Records:
------

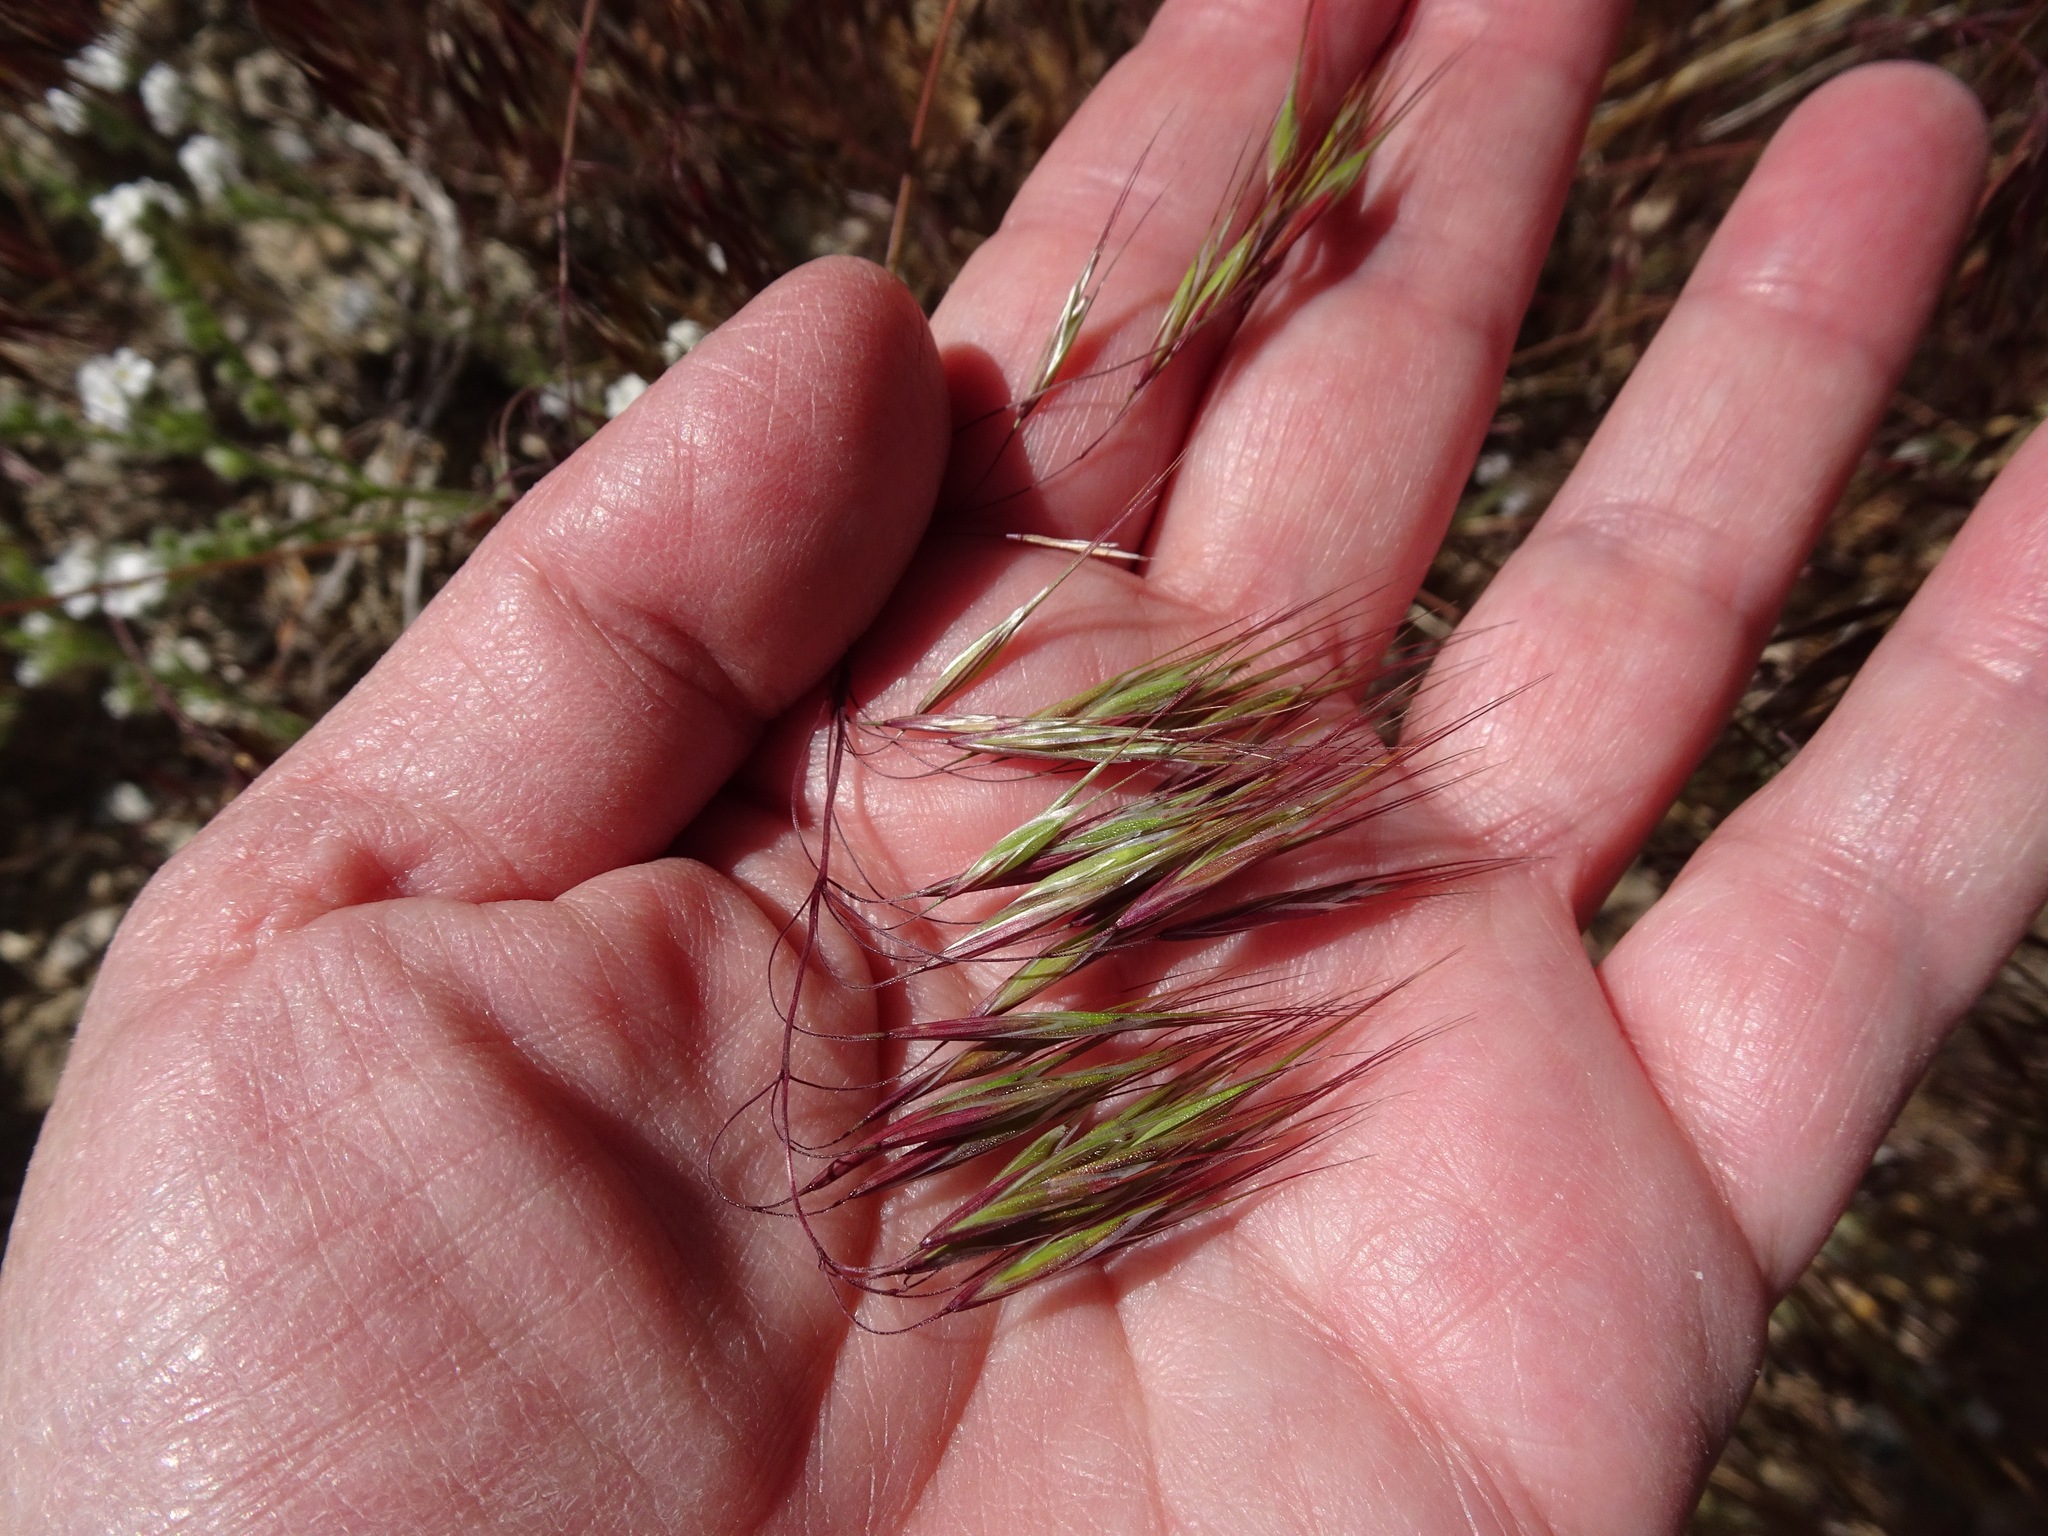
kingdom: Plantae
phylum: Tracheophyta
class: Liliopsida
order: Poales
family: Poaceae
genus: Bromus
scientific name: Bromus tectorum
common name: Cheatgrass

------

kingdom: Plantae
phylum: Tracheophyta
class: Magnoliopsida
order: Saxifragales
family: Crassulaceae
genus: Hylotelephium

------

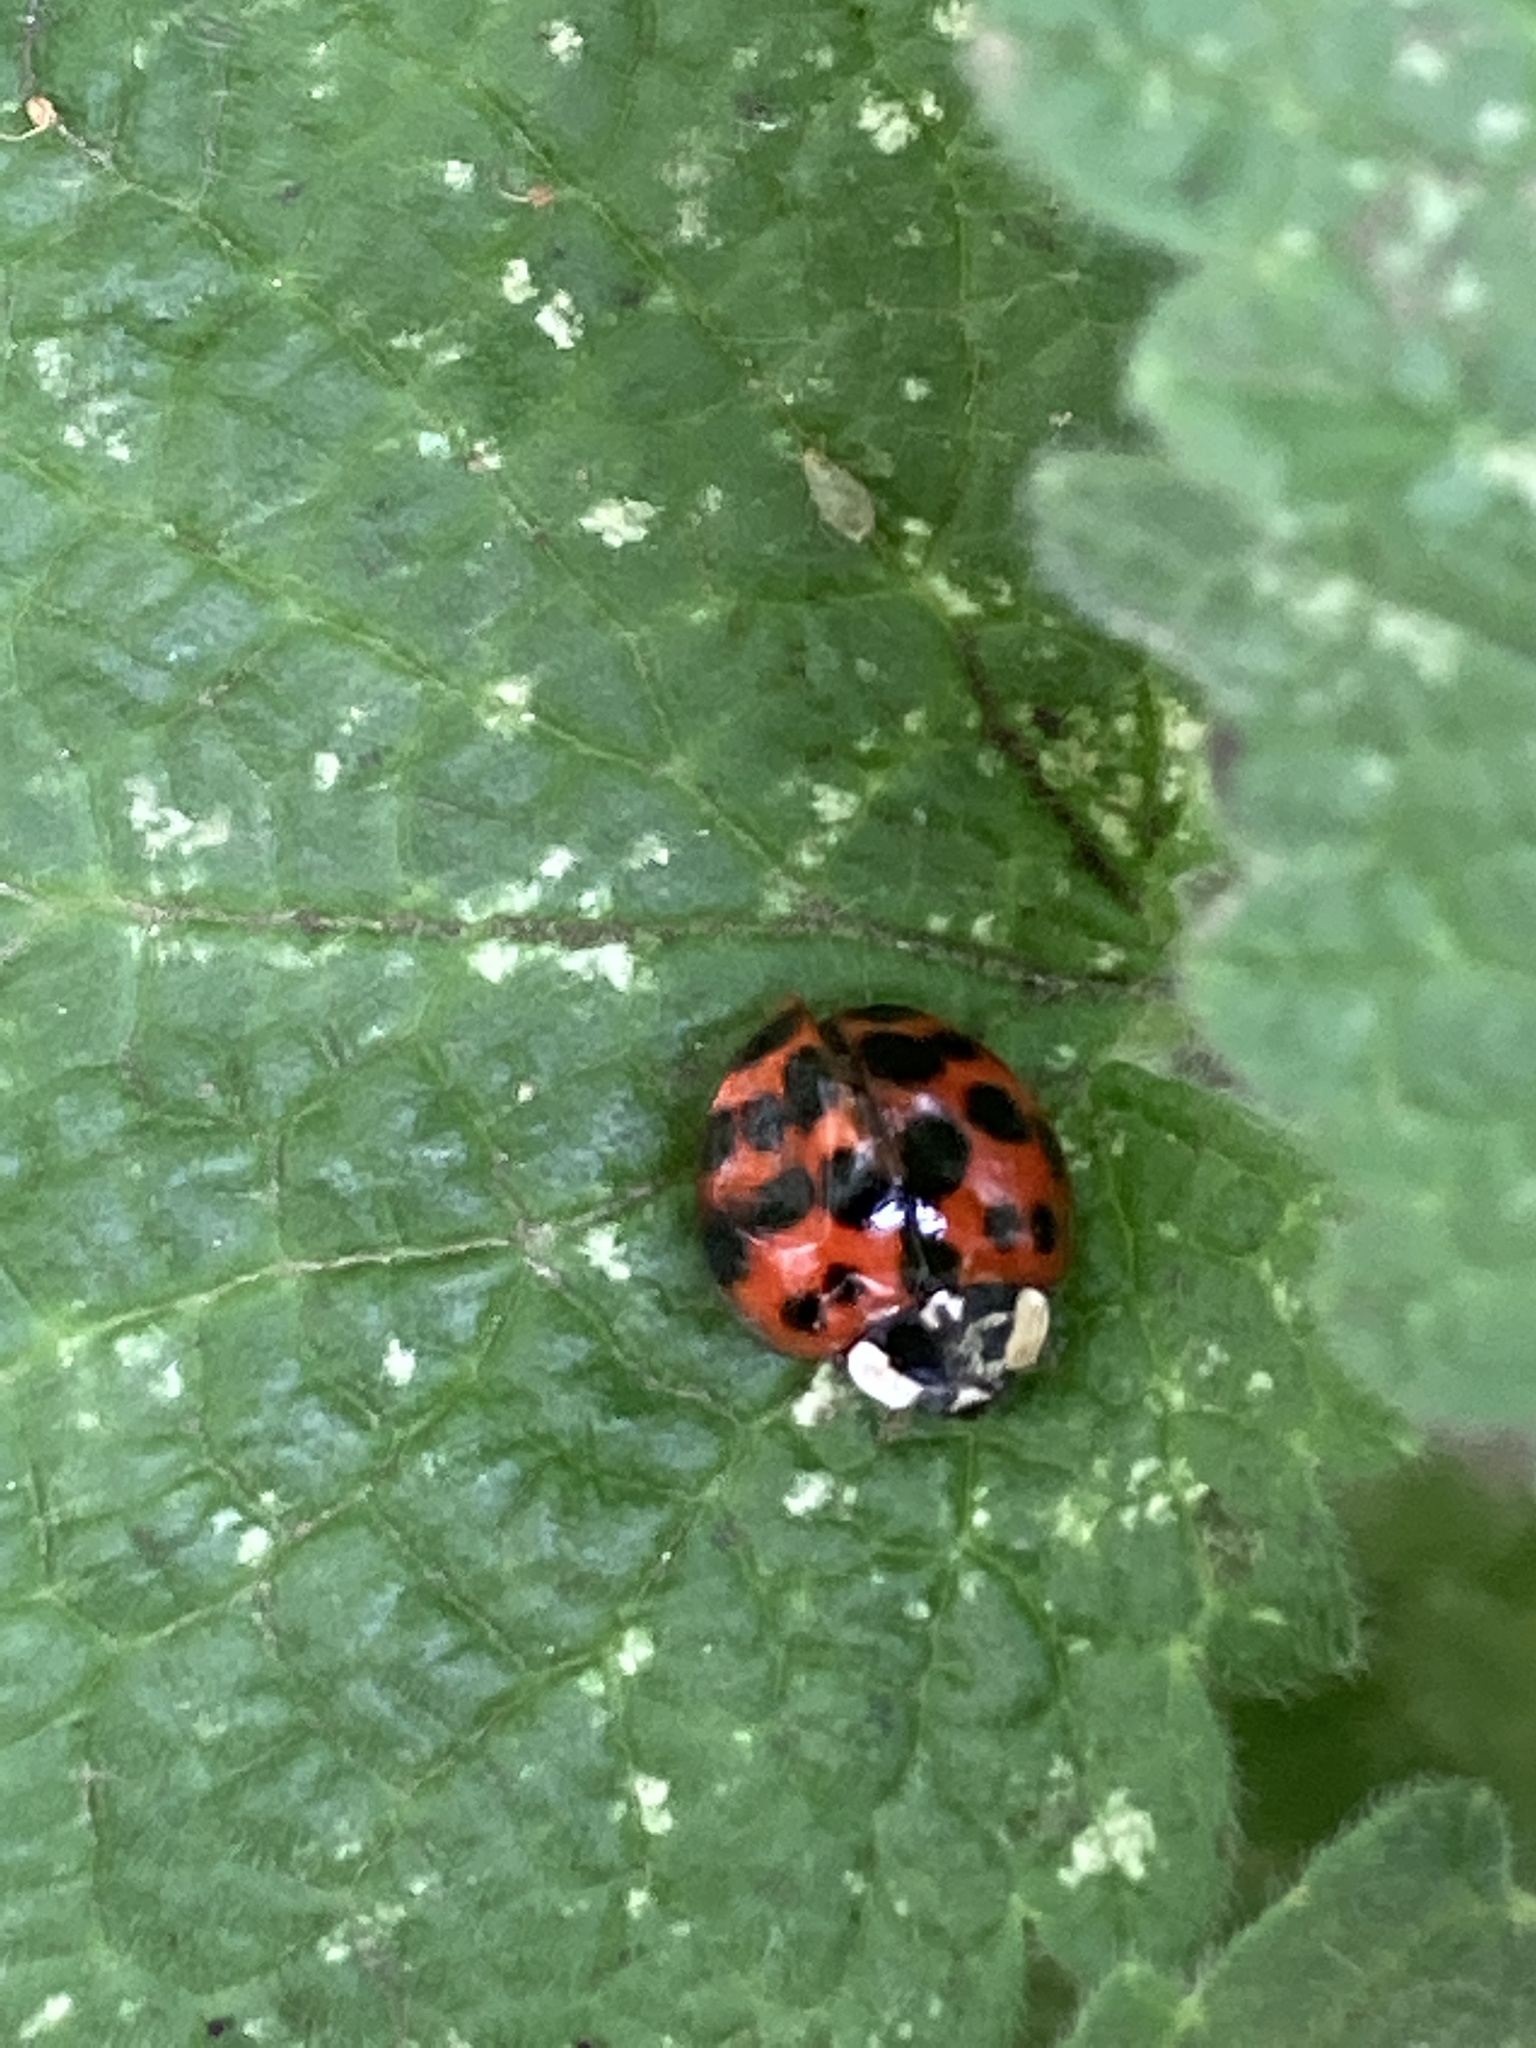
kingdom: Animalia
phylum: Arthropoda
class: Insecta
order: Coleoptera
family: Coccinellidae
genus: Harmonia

------

What needs to be done: Transcribe the lines in the records above from the one containing "order: Poales" through the one containing "common name: Cheatgrass", including both of those lines.

The completed task:
order: Poales
family: Poaceae
genus: Bromus
scientific name: Bromus tectorum
common name: Cheatgrass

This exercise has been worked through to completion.